[Vorgegebener Text]:
______

Autofiktionale Schreibweisen werden auch in Deutschland immer populärer. Doch ein eigener publizistischer Ort sowohl für Briefe, Tagebücher als auch für Blogs und andere digitale Erzählformen fehle hierzulande bisher, sagte Marc Degens im Dlf. Er gibt eine neue Reihe für Autofiktionen heraus.

Marc Degens im Gespräch mit Miriam Zeh |
Marc Degens und das Buch von René Kemp: "Dich gibt’s nur dreimal für mich"
Mit kleinen gelben Heften wurde er bekannt: Der Berliner Independent-Verlag SUKULTUR unter Programmleiter Marc Degens startet mit "Sonnenbrand" eine neue Reihe für Autofiktionen (Foto: Martina Seber, Buchcover: Sukultur Verlag)
Die Autobiographie eines Schauspielers, einer Politikerin oder eines Schriftstellers lesen wir für gewöhnlich, um etwas über das Leben der Person zu erfahren. Dabei ist es so eine Sache mit der Autobiographie. Fehlt dem Autor nicht die Distanz, wenn Subjekt und Objekt des Schreibens zusammenfallen? Und kann sich der Schreibende überhaupt an alle Details aus seinem Leben erinnern?
Die Unzuverlässigkeit des autobiographischen Gedächtnis‘ thematisierte bereits Goethe in seiner Autobiographie "Dichtung und Wahrheit". Seitdem haben es ihm viele gleichgetan. Und seit der Jahrtausendwende taucht in der Autobiographie-Forschung noch ein weiterer Begriff auf, die Autofiktion. Im Berliner SUKULTUR-Verlag ist nun eine eigene Reihe für Autofiktionen gestartet.
Miriam Zeh: Herr Degens, Sie sind ihr Herausgeber. Was hat denn dieser Begriff der Autofiktion, was die Autobiographie nicht hat?
Marc Degens: Nach der Lexikondefinition ist Autofiktion eine Mischerzähltechnik, in der autobiographische Elemente mit fiktionalen Handlungselementen verwoben werden. Das ist eigentlich das Zusätzliche, was es unterscheidet von einer Autobiographie. Ich würde aber für unsere Reihe noch ein bisschen weitergehen, denn ich persönlich verstehe diesen Begriff umfanssender. Ich zähle dazu auch durchaus traditionelle Textgattungen wie Briefe oder Tagebücher, aber auch ganz neue Erzählformen wie etwa digitale, konzeptionelle Literatur.
Nicht-fiktionale und autofiktionale Textformen im Aufschwung
Zeh: Nun ist die Autofiktion – wenn wir zunächst bei ihrer Lexikondefinition bleiben – seit einigen Jahren eine überaus populäre Gattung. Der norwegische Autor Karl Uwe Knausgård wird in diesem Zusammenhang ständig genannt. In Deutschland hat etwa Isabelle Lehn zuletzt einen autofiktionalen Roman geschrieben, "Frühlingserwachen", über eine Schriftstellerin Namens Isabell Lehn. Es wird auch oft als Merkmal der Autofiktion genannt, dass die Hauptfigur so heißt wie die Autorin selbst. Haben Sie eine Erklärung dafür, warum diese Gattung der Autofiktion gerade so beliebt ist?

______

[Aufgaben]:
A. Stimmen diese Aussagen mit dem Text über Autofiktion überein? Antworte jeweils mit Ja oder Nein und zitiere die entscheidenden Worte wörtlich. (i) Goethe hat sich in „Dichtung und Wahrheit“ schon mit der Unzuverlässigkeit des autobiographischen Gedächtnisses beschäftigt. (ii) Degens zählt Briefe und Tagebücher nicht zur Autofiktion. (iii) Der Verlag SUKULTUR sitzt in Hamburg.
B. Gib aus dem Text über Autofiktion den Teil wörtlich wieder, der mit den Worten „Die Autobiographie eines“ beginnt, und hör nach „seinem Leben erinnern?“ auf.
C. Führe den Text über Autofiktion nach seinem letzten Satz weiter.
Die folgenden Zeilen braucht man nicht.

[Erfasste Daten]:
______

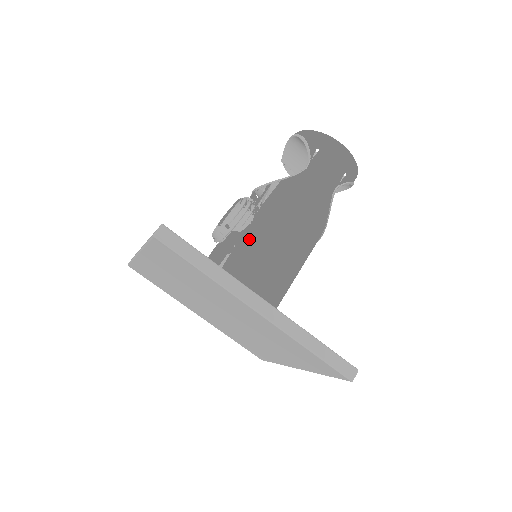
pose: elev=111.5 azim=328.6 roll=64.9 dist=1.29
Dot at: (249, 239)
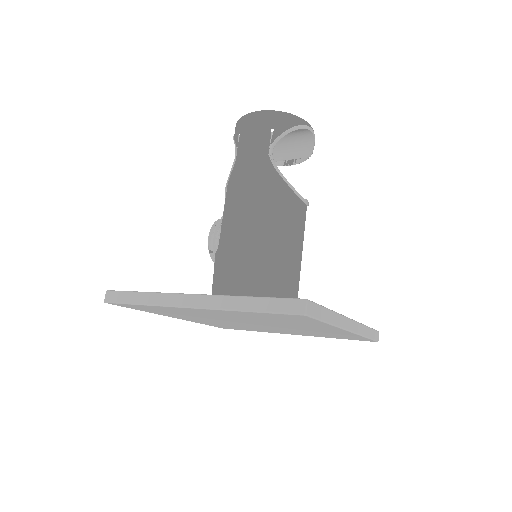
Dot at: (219, 250)
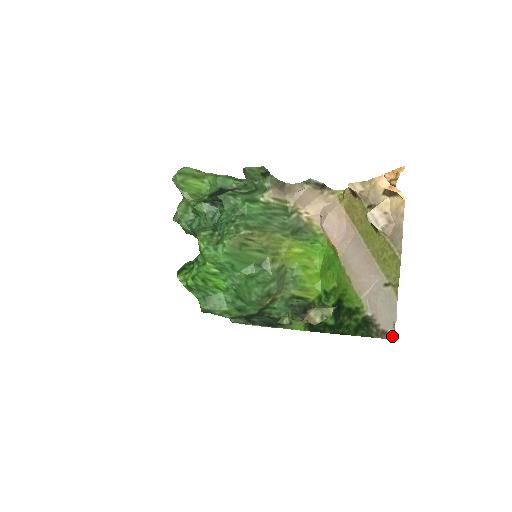
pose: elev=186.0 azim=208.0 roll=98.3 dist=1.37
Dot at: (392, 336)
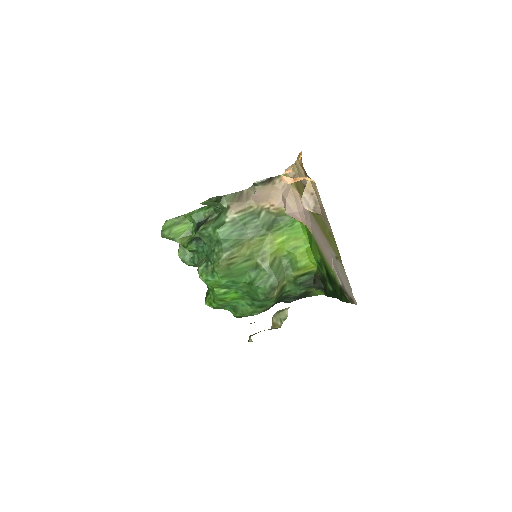
Dot at: (355, 302)
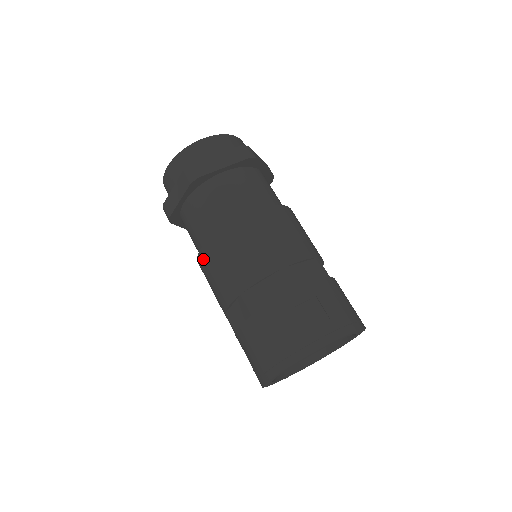
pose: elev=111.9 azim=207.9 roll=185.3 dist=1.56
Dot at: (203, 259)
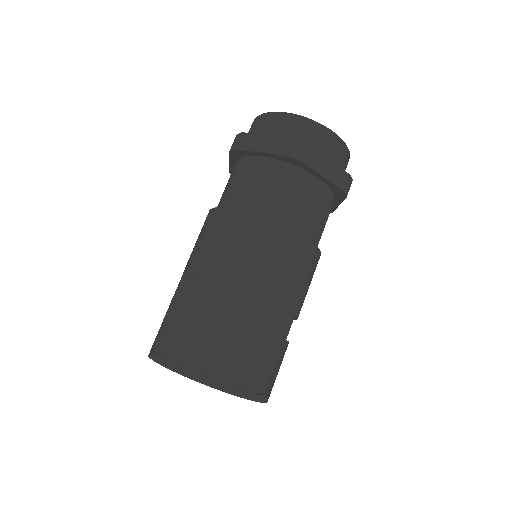
Dot at: occluded
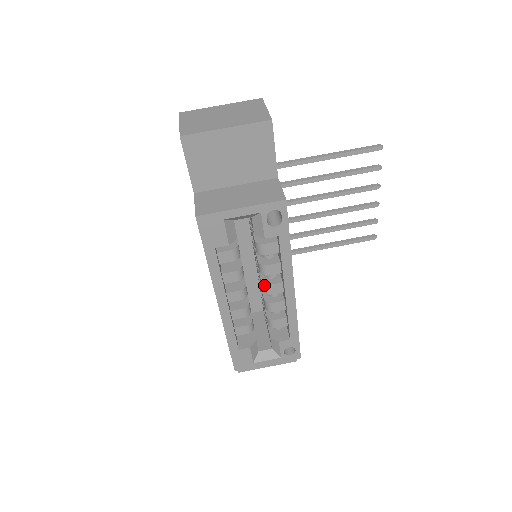
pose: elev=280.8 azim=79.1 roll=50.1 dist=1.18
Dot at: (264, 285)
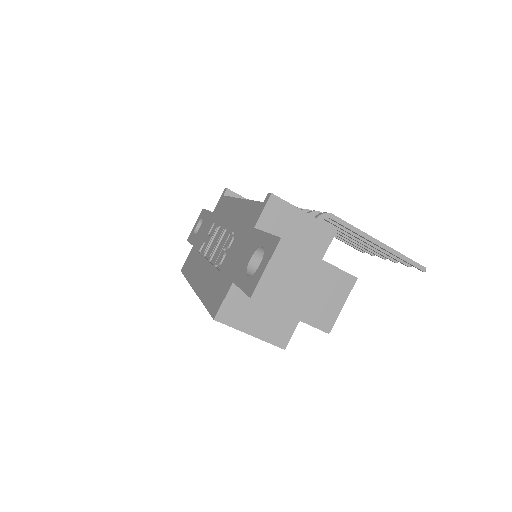
Dot at: occluded
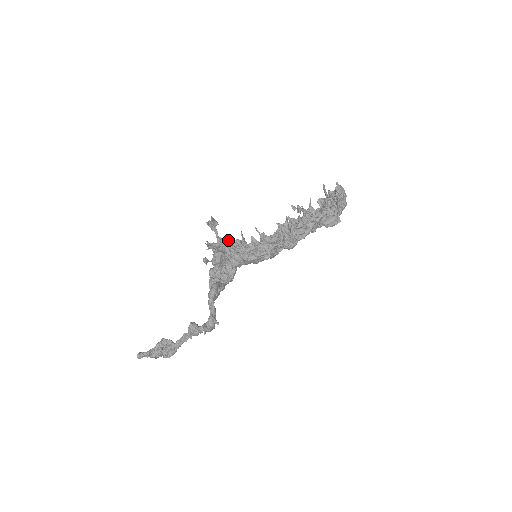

______

[Antworten]:
A.
(i) Ja: „thematisierte bereits Goethe in seiner Autobiographie“
(ii) Nein: „Ich zähle dazu auch durchaus traditionelle Textgattungen wie Briefe oder Tagebücher“
(iii) Nein: „Der Berliner Independent-Verlag SUKULTUR“

B.
Die Autobiographie eines Schauspielers, einer Politikerin oder eines Schriftstellers lesen wir für gewöhnlich, um etwas über das Leben der Person zu erfahren. Dabei ist es so eine Sache mit der Autobiographie. Fehlt dem Autor nicht die Distanz, wenn Subjekt und Objekt des Schreibens zusammenfallen? Und kann sich der Schreibende überhaupt an alle Details aus seinem Leben erinnern?

C.
Degens: Ich glaube, es hängt damit zusammen, dass es im Moment einen gewissen Bedeutungsabfall bei klassisch-traditionellen Gattungen gibt, etwa dem Roman. Ich glaube, dass es da eine gewisse Krise gibt, die aus der Konkurrenz erwächst mit anderen, neuer Formen wie zum Beispiel Fernsehserien, Computerspielen, Rollenspielen, worauf sich die Autoren jetzt auf eine neuere Textform konzentrieren und sich rückbesinnen auf die Stärke der Literatur. Dadurch nähern viele Autoren diesen autofiktionalen Schreibweisen und deshalb haben auch in den letzten Jahren nicht-fiktionale Formen wie Essays, non-fiction, Memoirs oder auch Autofiktion eine Blüte erleben. Und ich persönlich finde, dass gerade im Bereich Autofiktion gerade sehr aufregende Texte entstehen. Das ist, glaube ich, ein Ergebnis dieser Hinwendung der Autoren.
Zeh: Warum brauch die Autofiktion eine eigene Reihe?
Degens: Das hat ein bisschen damit zu tun, dass ich glaube, dass es diese Reihen noch nicht gibt. Beziehungsweise vielleicht hat es auch mit der Definition zu tun, die ich am Anfang gesagt habe, die den Begriff erweitert und hinausgeht über die normale Lexikondefinition. Ich persönlich habe ja vier Jahre lang in Toronto gelebt und dort, gerade in der alternativen Literaturszene mitbekommen, in der "Alt Lit"-Bewegung, die vorrangig mit digitalen Schreibwerkzeugen entsteht, dass dort autofiktionale Techniken viel häufiger verwendet werden. Aus dem Bedürfnis heraus, dass es hier noch einen Ort gibt, den man schaffen kann in Deutschland, einen Ort, wo diese Texte dargestellt werden, aus diesem Grund haben wir diese SUKULTUR-Reihe gegründet.
Unterschiedliche Materialitäten, unterschiedliche Charakter
Zeh: Der erste Band der Reihe für Autofiktionen ist bereits erschienen. Er stammt vom 1982 geborenen Kölner Autor und Bildenden Künstler René Kemp: "Dich gibt’s nur dreimal für mich" heißt der Band. Als Leser folgen wir dem Ich-Erzähler von René Kemp durch die Jahre 2014 bis 2016. Und zwar folgen wir ihm bei ganz alltäglichen Dingen, beim Aufstehen und Kaffee Kochen, beim Zeitung lesen, Bücher lesen, dabei, wie er Bewerbungen schreibt für Stipendien und Preise. Und wir erfahren auch am Ende des Bandes, dass diesen Eintragungen, die jeweils mit einem Datum versehen sind, ein Blog zugrunde liegt, den der Autor selbst geschrieben hat. Warum musste aus diesem Blog jetzt ein Buch werden?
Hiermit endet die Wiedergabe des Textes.